◆ Task brief ◆
Exclude images; transcribe the rest of the data exactly.

◆ Data in this exercise ◆

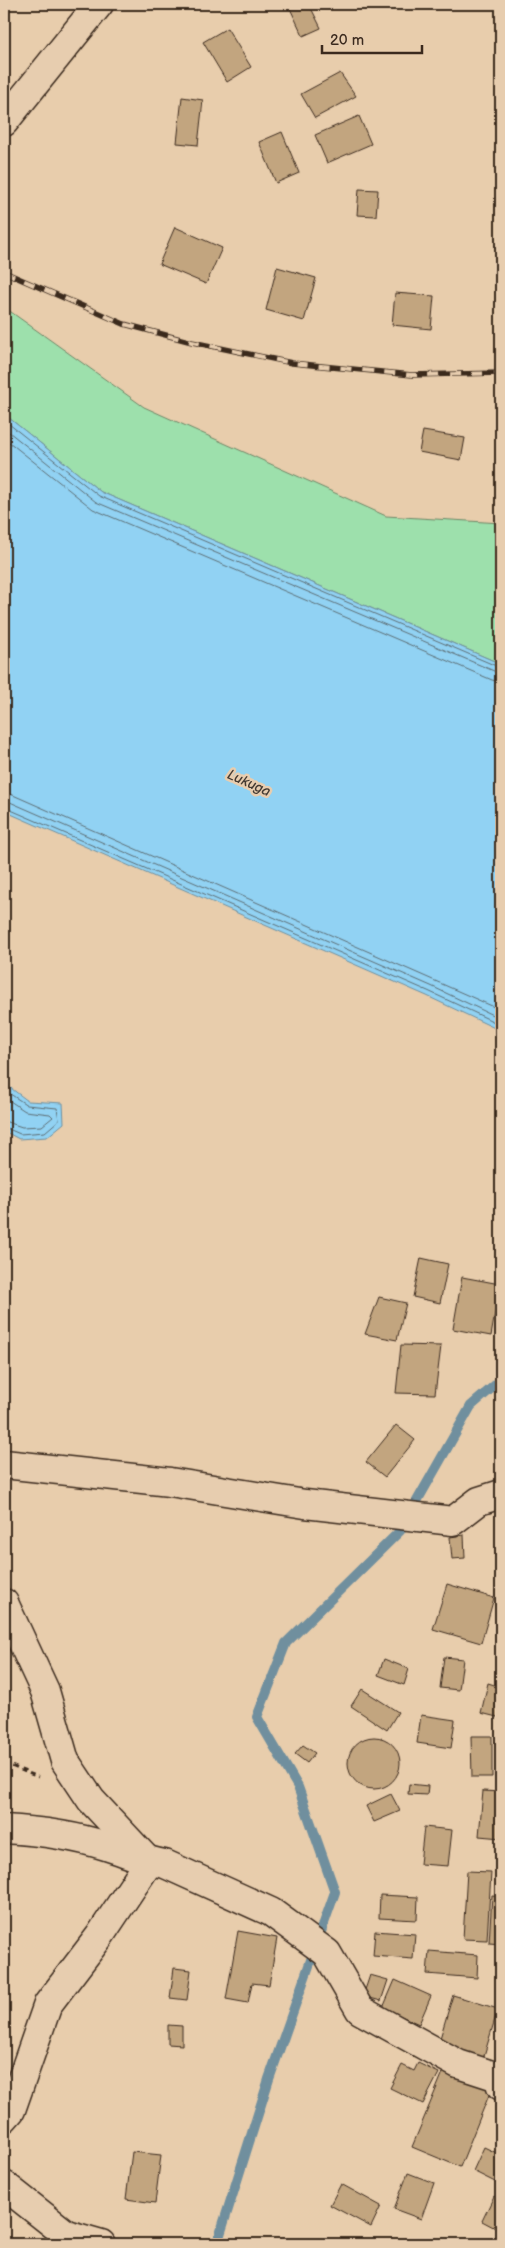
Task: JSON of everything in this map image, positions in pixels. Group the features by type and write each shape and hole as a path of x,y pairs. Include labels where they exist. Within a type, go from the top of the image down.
{"street":[{"path":"4,122 99,4"},
{"path":"4,1464 170,1482 305,1504 453,1521 479,1501 501,1494"},
{"path":"4,1603 45,1691 65,1761 91,1800 149,1862"},
{"path":"4,1829 48,1831 106,1846 149,1862 165,1864 271,1912 327,1952 360,2010 458,2064 498,2077 501,2086"},
{"path":"4,2118 11,2110 48,2004 99,1937 149,1862"},
{"path":"4,2185 66,2234 101,2244"}],"green space":[{"path":"4,307 144,407 386,516 501,523 501,664 101,492 4,414"}],"water":[{"name":"Lukuga","path":"4,414 101,492 501,664 501,1031 427,996 4,811"},
{"path":"4,1083 28,1101 63,1103 64,1123 47,1137 19,1139 4,1131"}],"building":[{"path":"152,4 165,4 155,10"},
{"path":"288,4 309,4 321,28 303,36"},
{"path":"227,28 251,67 227,82 203,42"},
{"path":"340,73 356,96 315,118 301,94"},
{"path":"182,97 203,100 198,145 177,143"},
{"path":"359,116 371,144 327,163 315,135"},
{"path":"282,132 299,173 276,183 259,142"},
{"path":"359,189 378,190 376,216 357,215"},
{"path":"175,227 222,248 206,284 159,264"},
{"path":"277,267 316,278 304,321 266,310"},
{"path":"395,293 434,296 431,329 392,325"},
{"path":"423,431 465,438 461,460 419,452"},
{"path":"421,1258 448,1264 440,1303 413,1297"},
{"path":"462,1277 500,1284 491,1336 453,1329"},
{"path":"379,1297 406,1303 397,1340 365,1334"},
{"path":"401,1345 441,1346 435,1394 396,1393"},
{"path":"396,1425 415,1440 385,1477 366,1462"},
{"path":"464,1535 465,1558 452,1559 450,1537"},
{"path":"447,1584 494,1598 481,1643 433,1629"},
{"path":"444,1657 463,1659 459,1690 440,1688"},
{"path":"384,1659 409,1669 404,1685 378,1675"},
{"path":"488,1683 501,1687 501,1718 481,1713"},
{"path":"362,1689 398,1712 387,1730 351,1706"},
{"path":"421,1715 455,1720 451,1748 417,1743"},
{"path":"471,1736 492,1736 492,1777 472,1777"},
{"path":"369,1737 379,1737 393,1744 400,1758 400,1768 393,1782 379,1789 369,1789 359,1785 352,1778 348,1768 348,1758 352,1748 359,1741"},
{"path":"303,1745 315,1753 307,1763 295,1754"},
{"path":"409,1784 428,1786 427,1795 408,1794"},
{"path":"483,1791 501,1792 501,1838 479,1836"},
{"path":"391,1794 400,1811 374,1822 366,1806"},
{"path":"424,1827 452,1830 448,1866 420,1864"},
{"path":"467,1871 491,1872 487,1940 463,1939"},
{"path":"380,1895 418,1897 417,1920 379,1918"},
{"path":"492,1895 501,1896 501,1944 489,1943"},
{"path":"238,1931 277,1938 269,1985 252,1983 248,2003 226,1999"},
{"path":"375,1931 415,1934 413,1959 373,1956"},
{"path":"429,1951 478,1955 477,1978 427,1974"},
{"path":"174,1968 191,1970 187,2000 170,1998"},
{"path":"370,1975 388,1980 381,2001 363,1996"},
{"path":"395,1980 431,1996 419,2024 383,2008"},
{"path":"453,1995 498,2009 483,2059 438,2045"},
{"path":"501,2006 501,2042 499,2041"},
{"path":"168,2025 182,2026 182,2045 168,2044"},
{"path":"418,2063 439,2073 423,2104 390,2088 402,2065 414,2071"},
{"path":"444,2070 491,2090 460,2167 412,2147"},
{"path":"484,2147 501,2155 501,2185 473,2171"},
{"path":"132,2152 161,2155 155,2203 126,2199"},
{"path":"408,2173 434,2183 421,2219 394,2209"},
{"path":"341,2184 381,2206 371,2227 330,2205"},
{"path":"494,2196 501,2200 501,2231 482,2221"}],"waterway":[{"path":"217,2244 269,2079 335,1892 298,1787 257,1717 286,1643 400,1531 471,1406 501,1380"}],"railway":[{"path":"4,272 124,324 192,342 292,363 412,375 501,373"}]}
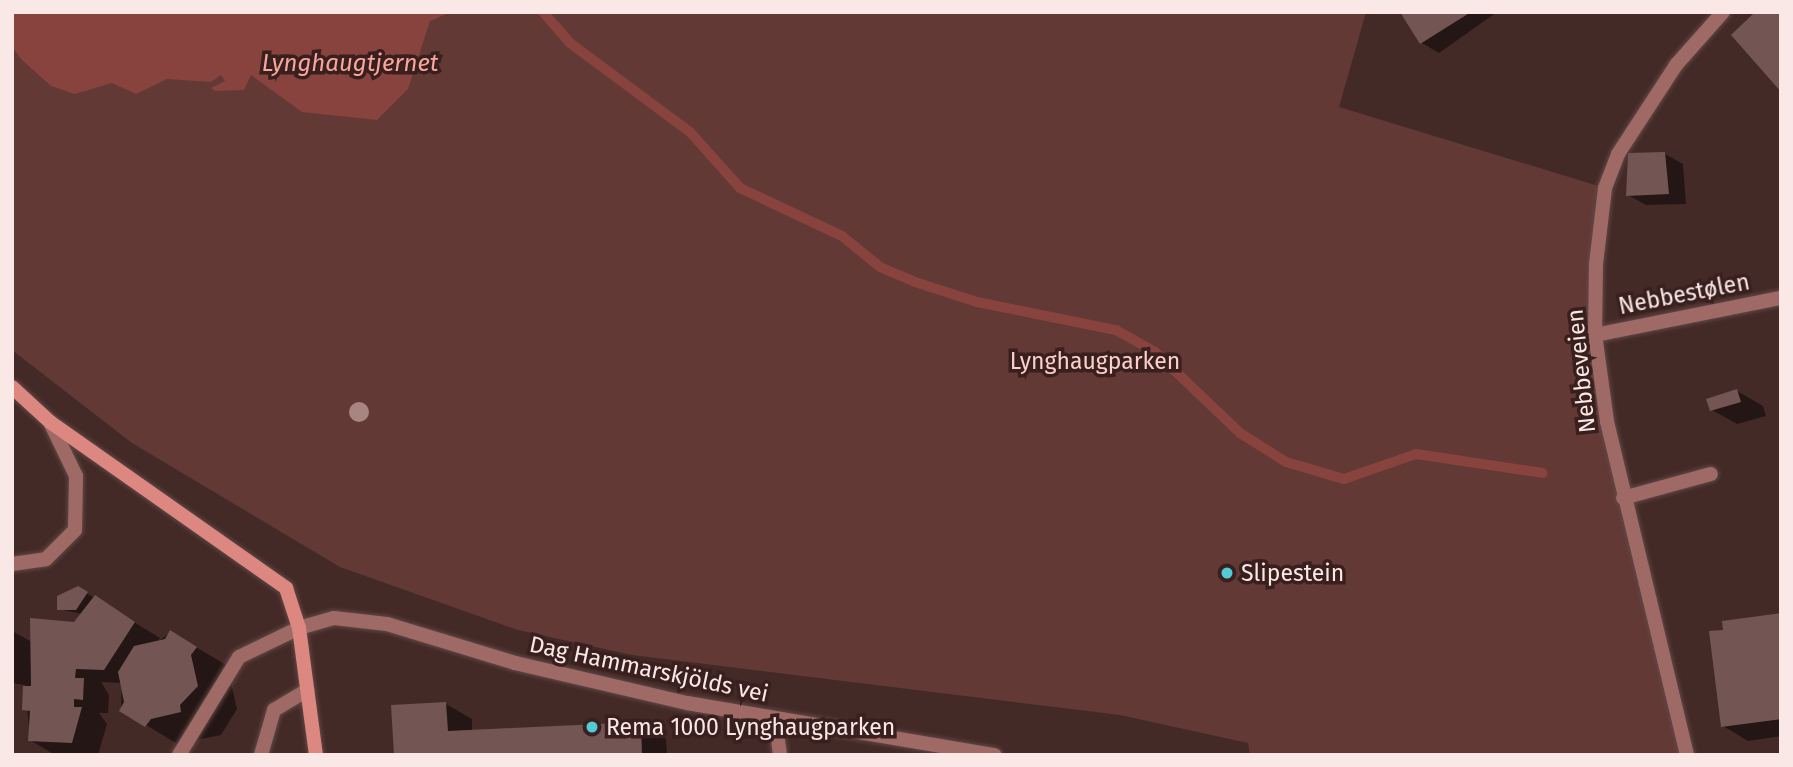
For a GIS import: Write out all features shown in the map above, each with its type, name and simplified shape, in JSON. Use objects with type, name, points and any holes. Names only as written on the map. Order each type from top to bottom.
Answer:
[{"type":"main road","points":[[12,387],[50,422],[286,588],[299,628],[316,755]]},
{"type":"street","name":"Nebbeveien","points":[[1687,755],[1623,498],[1595,335],[1605,188],[1618,154],[1676,65],[1723,12]]},
{"type":"street","name":"Nebbestølen","points":[[1595,335],[1781,298]]},
{"type":"street","points":[[12,564],[46,558],[75,530],[76,476],[50,422]]},
{"type":"street","points":[[1623,498],[1711,474]]},
{"type":"street","name":"Dag Hammarskjölds vei","points":[[179,755],[239,657],[299,628],[334,618],[387,624],[581,680],[936,750],[995,755]]},
{"type":"street","points":[[261,755],[274,710],[307,690]]},
{"type":"street","points":[[775,719],[780,755]]},
{"type":"green space","name":"Lynghaugparken","points":[[12,12],[1366,12],[1339,107],[1605,188],[1595,335],[1687,755],[1250,755],[1248,743],[1120,715],[632,655],[518,630],[340,567],[132,443],[12,350]]},
{"type":"water","name":"Lynghaugtjernet","points":[[12,12],[451,12],[430,21],[408,89],[377,120],[302,112],[251,75],[244,90],[215,91],[211,88],[225,81],[221,75],[211,82],[167,79],[136,94],[112,83],[75,94],[51,86],[22,60],[12,47]]},
{"type":"building","points":[[1400,12],[1471,12],[1420,44]]},
{"type":"building","points":[[1755,12],[1781,12],[1781,92],[1731,35]]},
{"type":"building","points":[[1665,152],[1669,194],[1626,196],[1628,153]]},
{"type":"building","points":[[1737,389],[1741,402],[1710,411],[1706,399]]},
{"type":"building","points":[[78,586],[88,592],[76,610],[57,610],[57,596]]},
{"type":"building","points":[[95,595],[135,622],[104,670],[76,669],[75,678],[84,678],[83,700],[74,699],[74,707],[82,707],[72,743],[28,741],[30,711],[22,710],[23,686],[31,686],[30,618],[74,622]]},
{"type":"building","points":[[1781,613],[1781,719],[1721,727],[1709,631],[1723,630],[1722,621]]},
{"type":"building","points":[[170,630],[197,647],[191,655],[198,686],[180,705],[181,712],[151,719],[145,727],[119,711],[124,702],[118,672],[134,646],[165,639]]},
{"type":"building","name":"Rema 1000 Lynghaugparken","points":[[446,702],[448,731],[641,722],[642,755],[394,755],[391,705]]},
{"type":"waterway","points":[[543,12],[570,43],[690,132],[740,188],[842,236],[880,267],[915,282],[977,302],[1116,330],[1155,352],[1240,433],[1286,462],[1344,479],[1416,454],[1543,473]]},
{"type":"place","name":"Slipestein","points":[[1227,573]]},
{"type":"place","name":"Rema 1000 Lynghaugparken","points":[[592,727]]}]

◆ Your response ◆
Task: JSON of everything in this map image, positions in pixels. Group the features by type and write each shape and hole as a path of x,y pairs. Include labels where they exist. Within a type, go from the top of the image down.
{"street":[{"path":"4,122 99,4"},
{"path":"4,1464 170,1482 305,1504 453,1521 479,1501 501,1494"},
{"path":"4,1603 45,1691 65,1761 91,1800 149,1862"},
{"path":"4,1829 48,1831 106,1846 149,1862 165,1864 271,1912 327,1952 360,2010 458,2064 498,2077 501,2086"},
{"path":"4,2118 11,2110 48,2004 99,1937 149,1862"},
{"path":"4,2185 66,2234 101,2244"}],"green space":[{"path":"4,307 144,407 386,516 501,523 501,664 101,492 4,414"}],"water":[{"name":"Lukuga","path":"4,414 101,492 501,664 501,1031 427,996 4,811"},
{"path":"4,1083 28,1101 63,1103 64,1123 47,1137 19,1139 4,1131"}],"building":[{"path":"152,4 165,4 155,10"},
{"path":"288,4 309,4 321,28 303,36"},
{"path":"227,28 251,67 227,82 203,42"},
{"path":"340,73 356,96 315,118 301,94"},
{"path":"182,97 203,100 198,145 177,143"},
{"path":"359,116 371,144 327,163 315,135"},
{"path":"282,132 299,173 276,183 259,142"},
{"path":"359,189 378,190 376,216 357,215"},
{"path":"175,227 222,248 206,284 159,264"},
{"path":"277,267 316,278 304,321 266,310"},
{"path":"395,293 434,296 431,329 392,325"},
{"path":"423,431 465,438 461,460 419,452"},
{"path":"421,1258 448,1264 440,1303 413,1297"},
{"path":"462,1277 500,1284 491,1336 453,1329"},
{"path":"379,1297 406,1303 397,1340 365,1334"},
{"path":"401,1345 441,1346 435,1394 396,1393"},
{"path":"396,1425 415,1440 385,1477 366,1462"},
{"path":"464,1535 465,1558 452,1559 450,1537"},
{"path":"447,1584 494,1598 481,1643 433,1629"},
{"path":"444,1657 463,1659 459,1690 440,1688"},
{"path":"384,1659 409,1669 404,1685 378,1675"},
{"path":"488,1683 501,1687 501,1718 481,1713"},
{"path":"362,1689 398,1712 387,1730 351,1706"},
{"path":"421,1715 455,1720 451,1748 417,1743"},
{"path":"471,1736 492,1736 492,1777 472,1777"},
{"path":"369,1737 379,1737 393,1744 400,1758 400,1768 393,1782 379,1789 369,1789 359,1785 352,1778 348,1768 348,1758 352,1748 359,1741"},
{"path":"303,1745 315,1753 307,1763 295,1754"},
{"path":"409,1784 428,1786 427,1795 408,1794"},
{"path":"483,1791 501,1792 501,1838 479,1836"},
{"path":"391,1794 400,1811 374,1822 366,1806"},
{"path":"424,1827 452,1830 448,1866 420,1864"},
{"path":"467,1871 491,1872 487,1940 463,1939"},
{"path":"380,1895 418,1897 417,1920 379,1918"},
{"path":"492,1895 501,1896 501,1944 489,1943"},
{"path":"238,1931 277,1938 269,1985 252,1983 248,2003 226,1999"},
{"path":"375,1931 415,1934 413,1959 373,1956"},
{"path":"429,1951 478,1955 477,1978 427,1974"},
{"path":"174,1968 191,1970 187,2000 170,1998"},
{"path":"370,1975 388,1980 381,2001 363,1996"},
{"path":"395,1980 431,1996 419,2024 383,2008"},
{"path":"453,1995 498,2009 483,2059 438,2045"},
{"path":"501,2006 501,2042 499,2041"},
{"path":"168,2025 182,2026 182,2045 168,2044"},
{"path":"418,2063 439,2073 423,2104 390,2088 402,2065 414,2071"},
{"path":"444,2070 491,2090 460,2167 412,2147"},
{"path":"484,2147 501,2155 501,2185 473,2171"},
{"path":"132,2152 161,2155 155,2203 126,2199"},
{"path":"408,2173 434,2183 421,2219 394,2209"},
{"path":"341,2184 381,2206 371,2227 330,2205"},
{"path":"494,2196 501,2200 501,2231 482,2221"}],"waterway":[{"path":"217,2244 269,2079 335,1892 298,1787 257,1717 286,1643 400,1531 471,1406 501,1380"}],"railway":[{"path":"4,272 124,324 192,342 292,363 412,375 501,373"}]}
For a GIS import: Write out all features shown in the map above, each with its type, name and simplified shape, in JSON. Use objects with type, name, points and any holes. Names only as written on the map. Order each type from top to bottom.
Answer:
[{"type":"main road","points":[[12,387],[50,422],[286,588],[299,628],[316,755]]},
{"type":"street","name":"Nebbeveien","points":[[1687,755],[1623,498],[1595,335],[1605,188],[1618,154],[1676,65],[1723,12]]},
{"type":"street","name":"Nebbestølen","points":[[1595,335],[1781,298]]},
{"type":"street","points":[[12,564],[46,558],[75,530],[76,476],[50,422]]},
{"type":"street","points":[[1623,498],[1711,474]]},
{"type":"street","name":"Dag Hammarskjölds vei","points":[[179,755],[239,657],[299,628],[334,618],[387,624],[581,680],[936,750],[995,755]]},
{"type":"street","points":[[261,755],[274,710],[307,690]]},
{"type":"street","points":[[775,719],[780,755]]},
{"type":"green space","name":"Lynghaugparken","points":[[12,12],[1366,12],[1339,107],[1605,188],[1595,335],[1687,755],[1250,755],[1248,743],[1120,715],[632,655],[518,630],[340,567],[132,443],[12,350]]},
{"type":"water","name":"Lynghaugtjernet","points":[[12,12],[451,12],[430,21],[408,89],[377,120],[302,112],[251,75],[244,90],[215,91],[211,88],[225,81],[221,75],[211,82],[167,79],[136,94],[112,83],[75,94],[51,86],[22,60],[12,47]]},
{"type":"building","points":[[1400,12],[1471,12],[1420,44]]},
{"type":"building","points":[[1755,12],[1781,12],[1781,92],[1731,35]]},
{"type":"building","points":[[1665,152],[1669,194],[1626,196],[1628,153]]},
{"type":"building","points":[[1737,389],[1741,402],[1710,411],[1706,399]]},
{"type":"building","points":[[78,586],[88,592],[76,610],[57,610],[57,596]]},
{"type":"building","points":[[95,595],[135,622],[104,670],[76,669],[75,678],[84,678],[83,700],[74,699],[74,707],[82,707],[72,743],[28,741],[30,711],[22,710],[23,686],[31,686],[30,618],[74,622]]},
{"type":"building","points":[[1781,613],[1781,719],[1721,727],[1709,631],[1723,630],[1722,621]]},
{"type":"building","points":[[170,630],[197,647],[191,655],[198,686],[180,705],[181,712],[151,719],[145,727],[119,711],[124,702],[118,672],[134,646],[165,639]]},
{"type":"building","name":"Rema 1000 Lynghaugparken","points":[[446,702],[448,731],[641,722],[642,755],[394,755],[391,705]]},
{"type":"waterway","points":[[543,12],[570,43],[690,132],[740,188],[842,236],[880,267],[915,282],[977,302],[1116,330],[1155,352],[1240,433],[1286,462],[1344,479],[1416,454],[1543,473]]},
{"type":"place","name":"Slipestein","points":[[1227,573]]},
{"type":"place","name":"Rema 1000 Lynghaugparken","points":[[592,727]]}]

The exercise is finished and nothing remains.